Rocket Lab has fallen 16% over the past month to $104.63, and the tension this week is straightforward: shorts are adding exposure into the decline while options traders are doing the opposite.
The short interest rebuild is the clearest shift from last week's note — and it has continued. SI has risen 7.3% on the week to 6.1% of free float, the highest reading in this data window. That's now two consecutive weeks of rebuilding after a covering trend that ran from early May through late May. Shorts added around 2 million shares in the past week alone. The lending market offers no mechanical friction to that rebuild: availability runs at roughly 965%, meaning nearly ten shares are available to borrow for every one currently shorted, and cost to borrow is a negligible 0.38%. Shorts can add freely. The direction-of-travel has definitively flipped from covering to accumulation.
Options tell a sharply different story. The put/call ratio has dropped to 0.69 — more than two standard deviations below its 20-day average of 0.77 — and is close to the lowest reading of the past year. That's a near-record call skew for this name, meaning options traders are leaning bullish even as price falls and shorts rebuild. The two signals don't reconcile easily.

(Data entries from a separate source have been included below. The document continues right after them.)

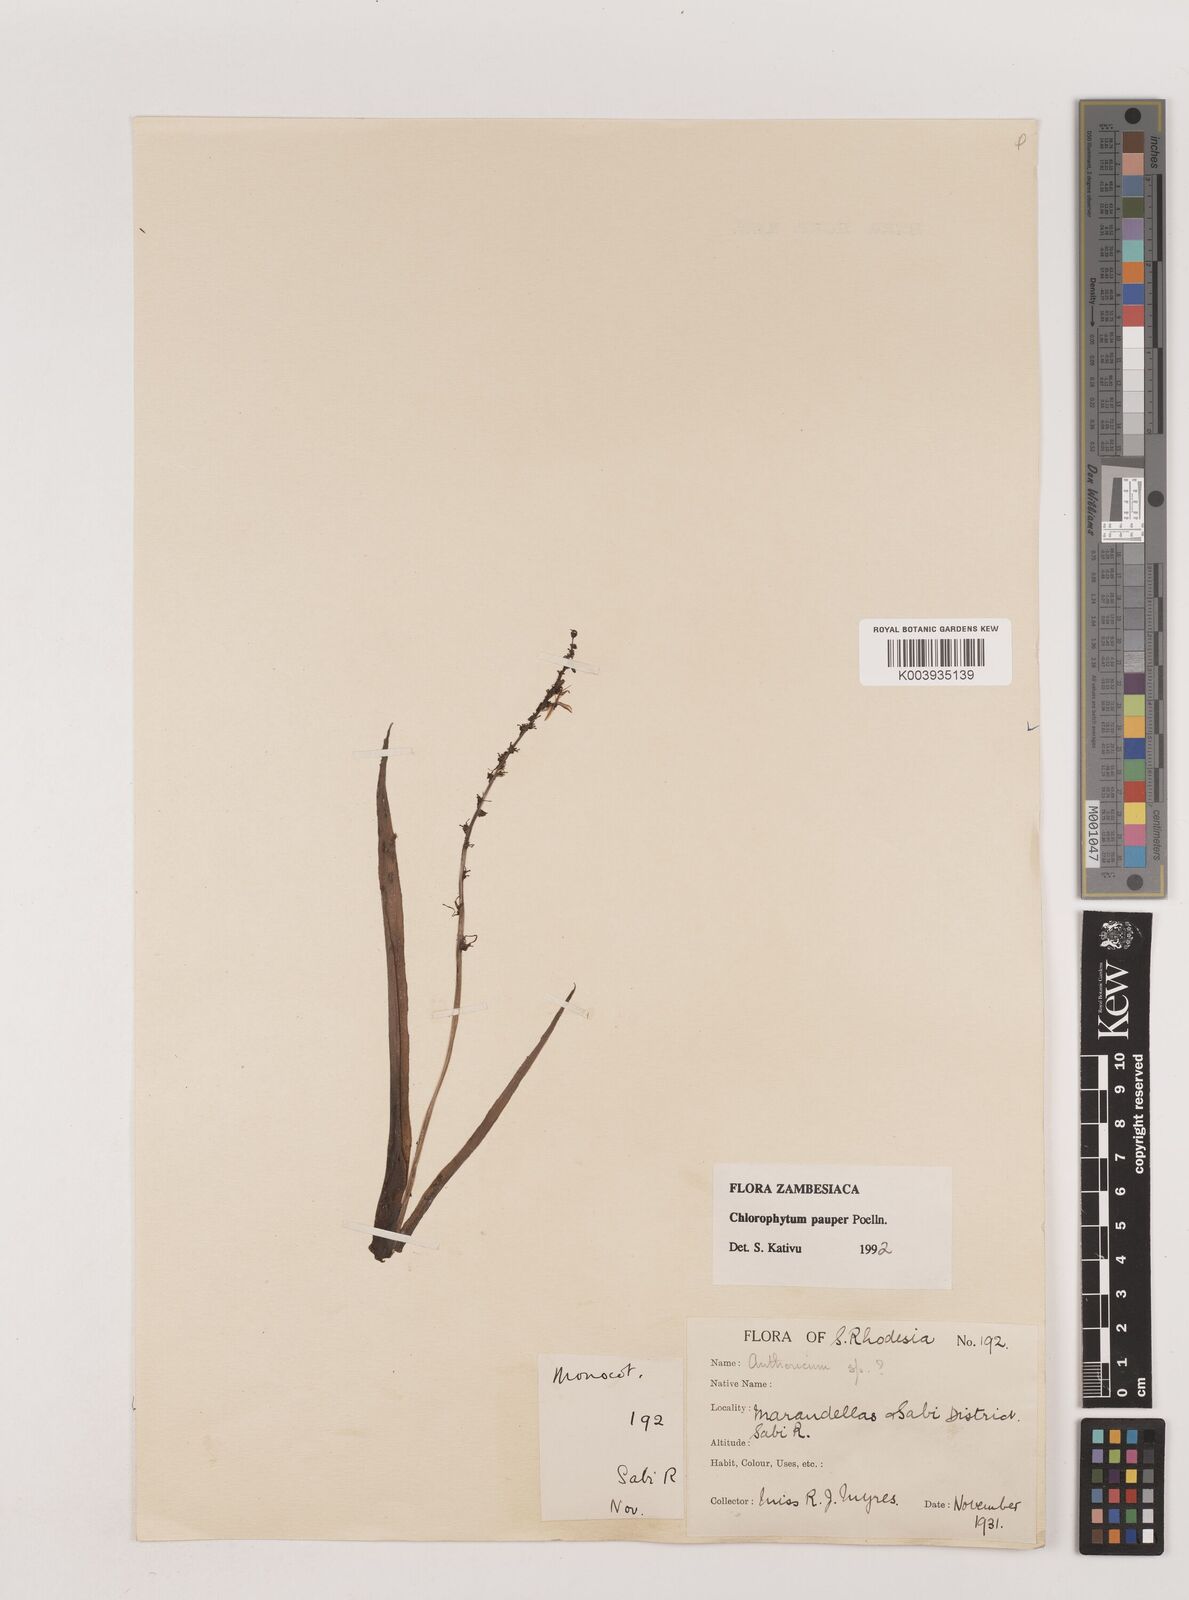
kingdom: Plantae
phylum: Tracheophyta
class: Liliopsida
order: Asparagales
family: Asparagaceae
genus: Chlorophytum
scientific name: Chlorophytum pauper
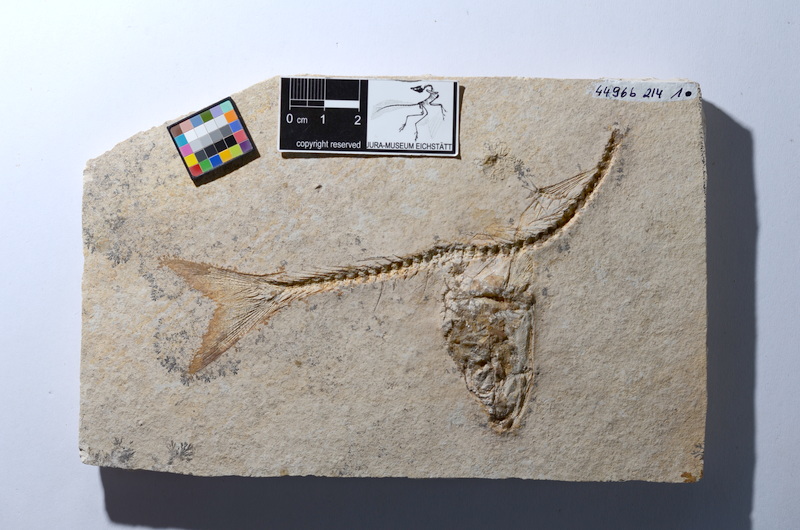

Either options traders are buying the dip aggressively and shorts are wrong about the direction, or call buying is hedging-related and the bearish signal from SI is the more informative one. The divergence is the story.
The sector context matters here. Closest peer LUNR fell another 9.3% Tuesday and is down 15% on the week. RDW lost 9% Tuesday. FLY dropped 7.2%. Rocket Lab's 4.2% single-day decline looks relatively contained against that backdrop. The sector rout that defined the week of June 9 has continued into this week, and Rocket Lab is again holding up better than most correlated names — though that hasn't stopped shorts from adding.
The insider picture adds a separate layer of caution. Director Alexander Slusky sold 40,000 shares on June 2 at $123.60, a $4.9 million transaction — and had sold another 60,000 shares across two tranches on May 28 near $149-$150, collecting roughly $9 million. COO Frank Klein and General Counsel Arjun Kampani also sold in late May at prices 30-40% above the current level. None of these look like panic — they were executed near the recent high — but the collective selling by multiple insiders just ahead of a 16% decline is worth noting, particularly as the stock continues to lose ground.
Valuation is stretched even after the pullback. The EV/EBITDA multiple sits at 1,784x, down sharply from over 5,350x a month ago as the stock has re-rated lower, but still reflecting a price-to-perfection dynamic for a company still generating negative earnings. The EPS surprise factor score of 92 confirms Rocket Lab has consistently beaten estimates, and forward EPS growth ranks in the 66th percentile — the fundamental story hasn't broken. But the ORTEX short score has ticked up to 40.5 from 37.9 a week ago, the highest reading in the past ten sessions, reflecting the rebuilding short position.
Next earnings are scheduled for August 6. That print becomes the first real test of whether the current short rebuild is vindicated or squeezed back out — the previous two results produced 1-day moves of -1.5% and +11.5%, followed by 5-day moves of +18% and +24% respectively, which means the post-earnings drift has been the more consequential trade window to watch.